GIVEN INFORMATION Block Start

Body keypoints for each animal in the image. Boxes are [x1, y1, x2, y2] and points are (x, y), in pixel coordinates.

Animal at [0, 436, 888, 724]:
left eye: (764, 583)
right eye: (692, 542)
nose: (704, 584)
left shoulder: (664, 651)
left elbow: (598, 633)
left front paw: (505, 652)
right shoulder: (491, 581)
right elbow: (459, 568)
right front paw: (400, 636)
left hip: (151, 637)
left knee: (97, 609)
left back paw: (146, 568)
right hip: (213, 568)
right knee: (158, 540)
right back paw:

GIVEN INFORMATION Block End

PROBLEM STATEMENT:
Return only what runs from the line containing "right front paw: (400, 636)" to the last line of the records above, both ends included, exactly as written.

RESPONSE TO THIS TASK:
right front paw: (400, 636)
left hip: (151, 637)
left knee: (97, 609)
left back paw: (146, 568)
right hip: (213, 568)
right knee: (158, 540)
right back paw:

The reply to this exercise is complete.